* [Provided data]:
★ ★ ★

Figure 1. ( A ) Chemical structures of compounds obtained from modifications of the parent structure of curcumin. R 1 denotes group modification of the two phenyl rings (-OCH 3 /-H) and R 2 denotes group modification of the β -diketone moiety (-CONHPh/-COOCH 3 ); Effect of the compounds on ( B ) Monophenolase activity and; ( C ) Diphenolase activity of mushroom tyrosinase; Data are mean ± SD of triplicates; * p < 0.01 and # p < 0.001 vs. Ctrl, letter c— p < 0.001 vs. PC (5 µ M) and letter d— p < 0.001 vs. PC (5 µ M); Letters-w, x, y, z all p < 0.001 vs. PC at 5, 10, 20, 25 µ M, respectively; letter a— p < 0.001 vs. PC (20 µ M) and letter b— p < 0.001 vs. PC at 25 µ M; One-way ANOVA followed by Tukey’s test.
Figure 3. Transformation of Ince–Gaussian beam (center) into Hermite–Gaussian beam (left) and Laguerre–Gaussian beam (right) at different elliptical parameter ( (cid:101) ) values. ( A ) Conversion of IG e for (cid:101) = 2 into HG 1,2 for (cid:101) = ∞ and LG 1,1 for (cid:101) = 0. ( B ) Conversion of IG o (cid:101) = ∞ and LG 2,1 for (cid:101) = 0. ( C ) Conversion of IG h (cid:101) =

★ ★ ★

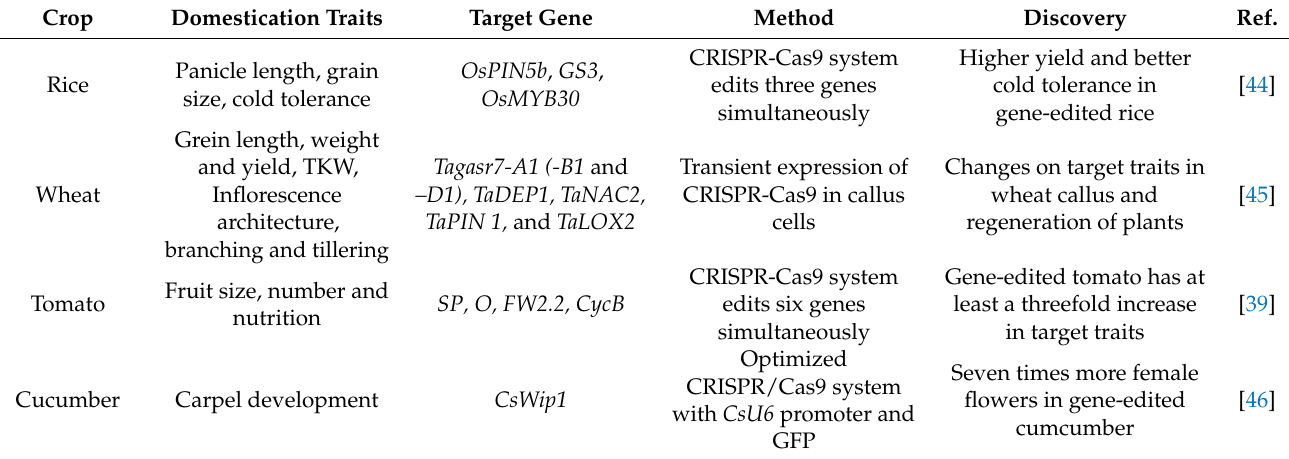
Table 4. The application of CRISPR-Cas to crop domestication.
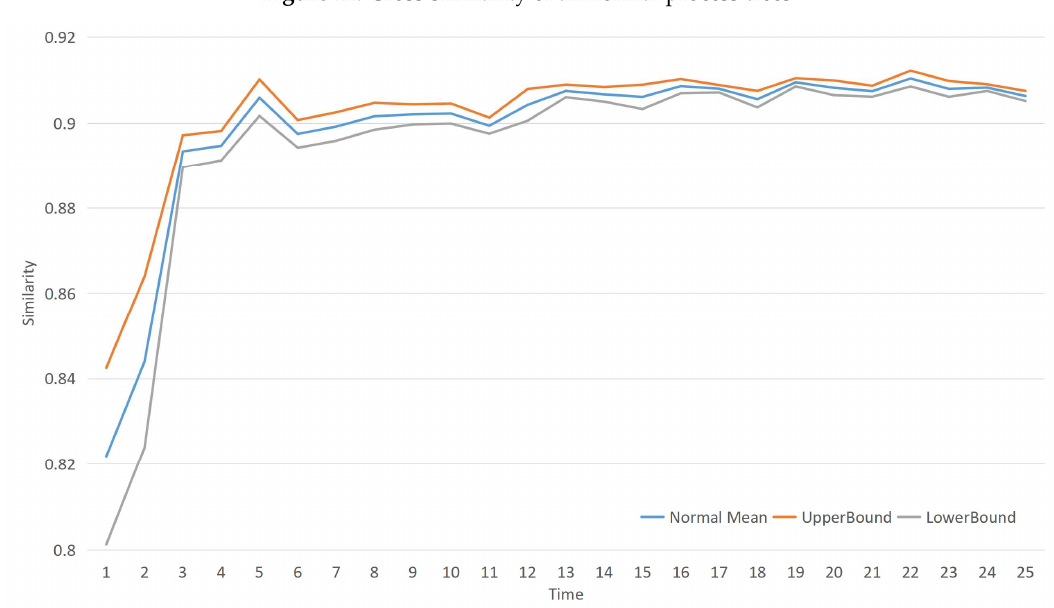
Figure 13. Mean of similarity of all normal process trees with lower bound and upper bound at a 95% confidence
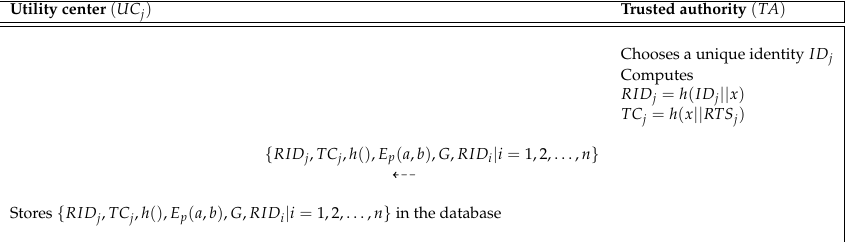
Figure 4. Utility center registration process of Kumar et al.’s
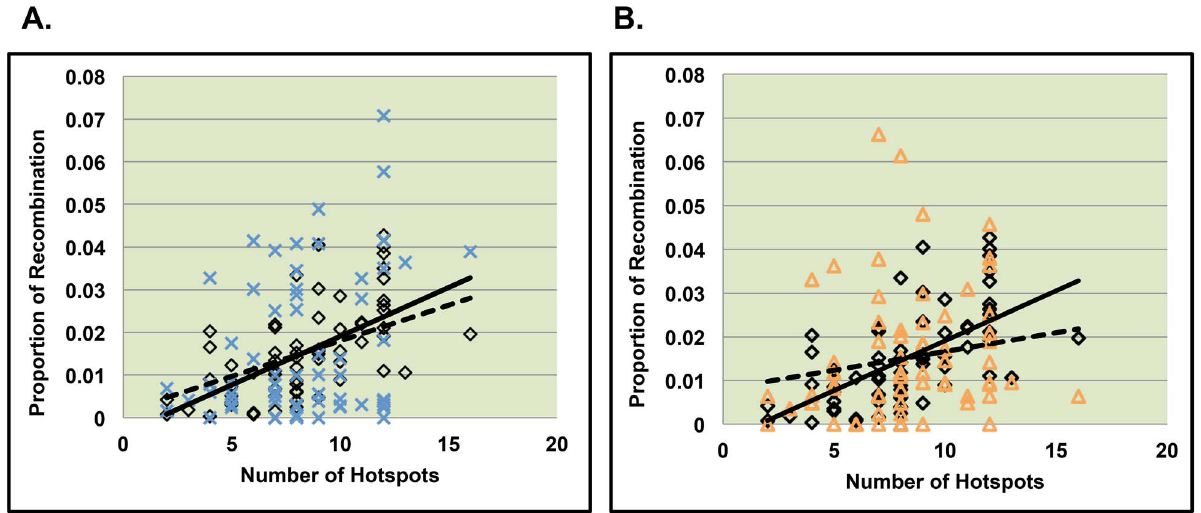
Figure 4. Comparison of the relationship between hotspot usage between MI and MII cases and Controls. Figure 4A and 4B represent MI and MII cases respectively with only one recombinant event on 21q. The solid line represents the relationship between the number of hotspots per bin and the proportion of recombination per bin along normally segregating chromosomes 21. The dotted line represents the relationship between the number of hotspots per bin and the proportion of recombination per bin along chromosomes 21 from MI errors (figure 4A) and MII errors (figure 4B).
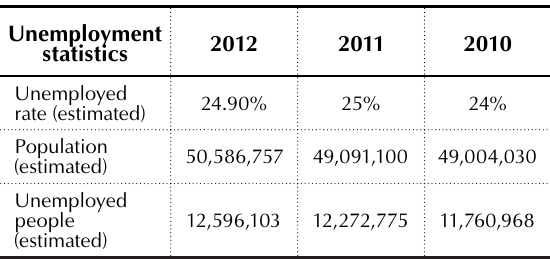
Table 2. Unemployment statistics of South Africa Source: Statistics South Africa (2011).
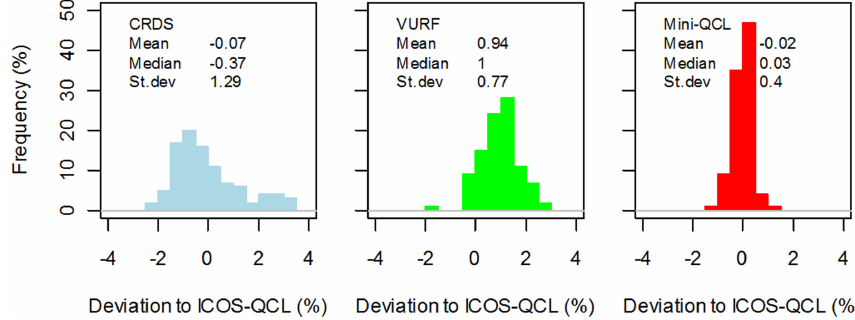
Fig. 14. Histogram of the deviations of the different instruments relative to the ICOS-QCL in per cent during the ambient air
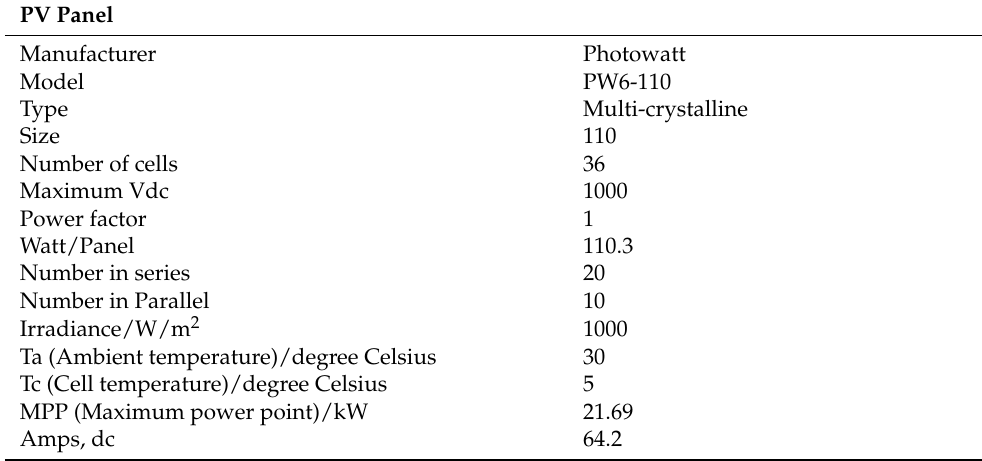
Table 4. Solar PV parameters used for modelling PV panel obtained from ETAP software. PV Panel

★ ★ ★

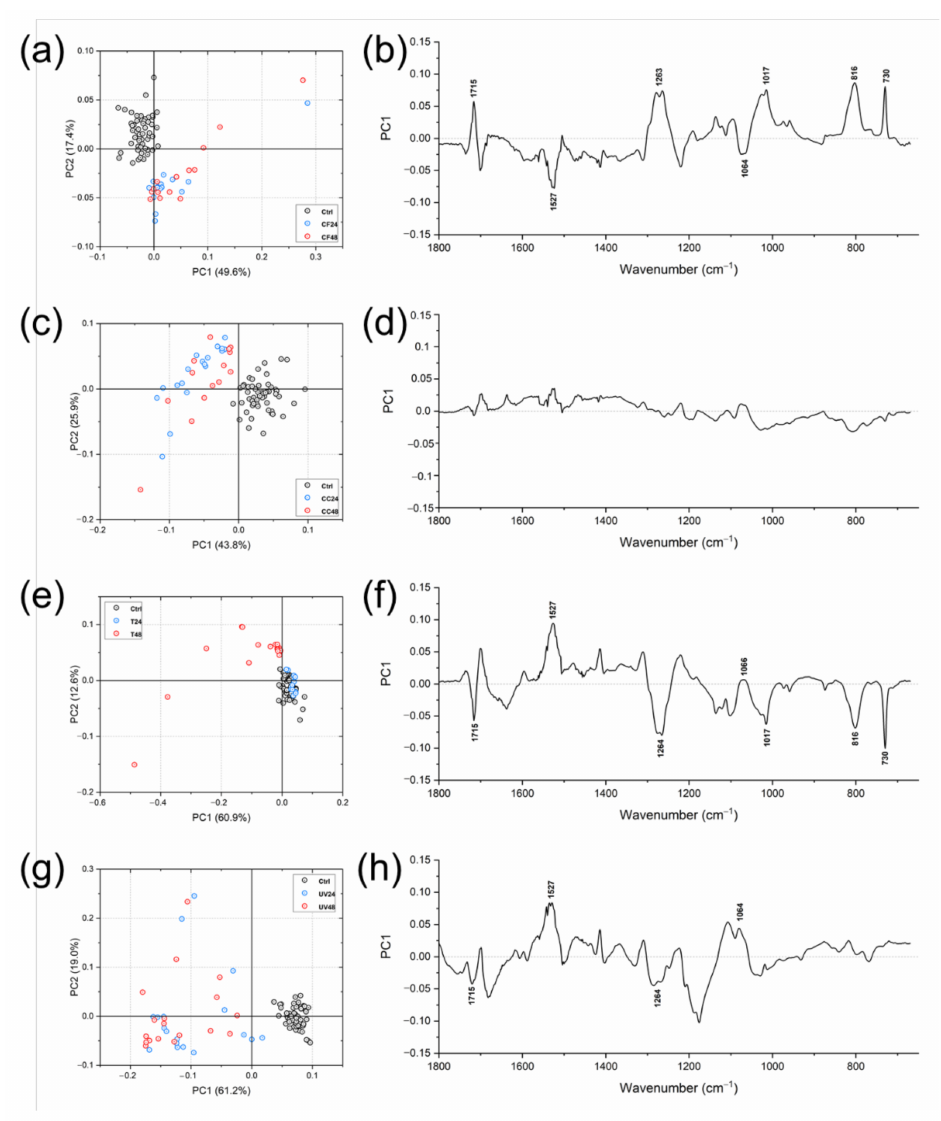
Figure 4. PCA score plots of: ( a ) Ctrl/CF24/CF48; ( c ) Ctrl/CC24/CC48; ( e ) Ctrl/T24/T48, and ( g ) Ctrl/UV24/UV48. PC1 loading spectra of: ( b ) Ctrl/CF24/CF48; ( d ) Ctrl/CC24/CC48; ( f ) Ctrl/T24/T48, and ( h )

★ ★ ★

The response must contain every line from the listing above in which the string "process" appears.

* [Output of the task]:
Figure 13. Mean of similarity of all normal process trees with lower bound and upper bound at a 95% confidence
Figure 4. Utility center registration process of Kumar et al.’s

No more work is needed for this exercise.